ANHAND DER ANGABEN:
- 1) Schreib aus dem BGH-Beschluss alle Feldnamen mit ihren Werten heraus, die zwischen der Zeile "Bundesgerichtshof" und dem Wort "Verfahrensgang" jeweils in einer eigenen Zeile stehen und mit dem Feldnamen anfangen.
- 2) Schreib aus dem BGH-Beschluss den Teil von "LG Duisburg - 25.11.2008" bis "Abs. 1 GmbHG." Wort für Wort ab.
- 3) Erkläre in ein bis drei Sätzen, worauf sich der 3. Strafsenat laut BGH-Beschluss bei seiner Entscheidung stützt.

LESETEXT:
· · · ·

BGH, 22.09.2009 - 3 StR 195/09 - Prokurist als tauglicher Täter i.S.d. § 82 Abs. 1 Gesetz betreffend die Gesellschaften mit beschränkter Haftung (GmbHG)

Bundesgerichtshof
Beschl. v. 22.09.2009, Az.: 3 StR 195/09
Gericht: BGH
Entscheidungsform: Beschluss
Datum: 22.09.2009
Referenz: JurionRS 2009, 23352
Aktenzeichen: 3 StR 195/09
 

Verfahrensgang:

vorgehend:

LG Duisburg - 25.11.2008

Fundstelle:

NStZ-RR 2010, 79

Verfahrensgegenstand:

Betrug u. a.

Redaktioneller Leitsatz:

Der Prokurist einer GmbH ist kein tauglicher Täter eines Vergehens nach § 82 Abs. 1 GmbHG.

Der 3. Strafsenat des Bundesgerichtshofs hat
nach Anhörung des Beschwerdeführers und des Generalbundesanwalts
- zu 1. a) und zu 2. auf dessen Antrag, zu 1. b) mit dessen Zustimmung -
am 22. September 2009
gemäß § 154 Abs. 1 Nr. 1, Abs. 2, § 154 a Abs. 1 Satz 1 Nr. 1, Abs. 2, § 349 Abs. 2 und 4 StPO
beschlossen:

Tenor:

  1. 1.

· · · ·

BEREITGESTELLTE DATEN:
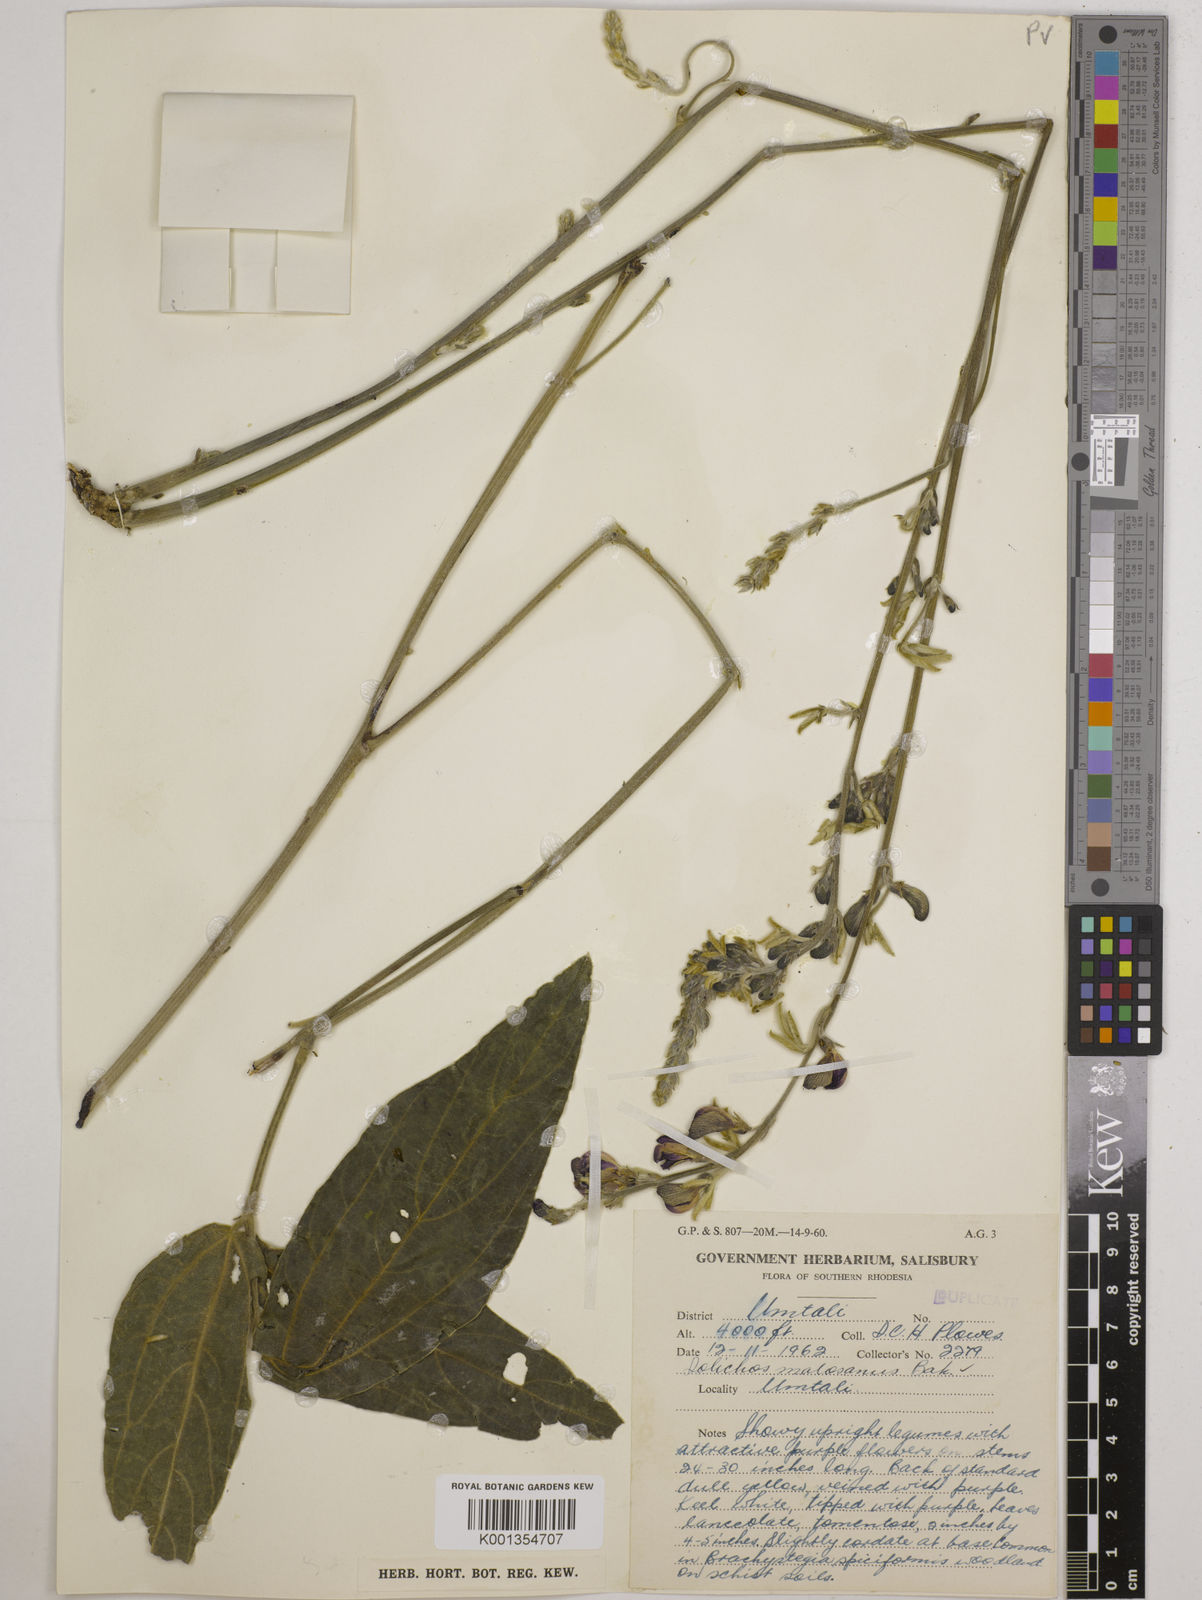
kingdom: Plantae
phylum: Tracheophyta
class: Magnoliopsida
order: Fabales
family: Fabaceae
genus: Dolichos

· · · ·

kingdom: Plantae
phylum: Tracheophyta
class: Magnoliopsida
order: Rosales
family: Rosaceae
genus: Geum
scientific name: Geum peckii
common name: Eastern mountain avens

· · · ·

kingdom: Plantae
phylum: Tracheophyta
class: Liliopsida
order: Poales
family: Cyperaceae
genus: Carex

· · · ·

ERGEBNISSE:
- 1)
Gericht: BGH
Entscheidungsform: Beschluss
Datum: 22.09.2009
Referenz: JurionRS 2009, 23352
Aktenzeichen: 3 StR 195/09

- 2)
LG Duisburg - 25.11.2008

Fundstelle:

NStZ-RR 2010, 79

Verfahrensgegenstand:

Betrug u. a.

Redaktioneller Leitsatz:

Der Prokurist einer GmbH ist kein tauglicher Täter eines Vergehens nach § 82 Abs. 1 GmbHG.

- 3) Der Senat hat nach Anhörung des Beschwerdeführers und des Generalbundesanwalts entschieden, zu 1. a) und zu 2. auf dessen Antrag, zu 1. b) mit dessen Zustimmung. Als Rechtsgrundlage nennt er § 154 Abs. 1 Nr. 1, Abs. 2, § 154 a Abs. 1 Satz 1 Nr. 1, Abs. 2 und § 349 Abs. 2 und 4 StPO.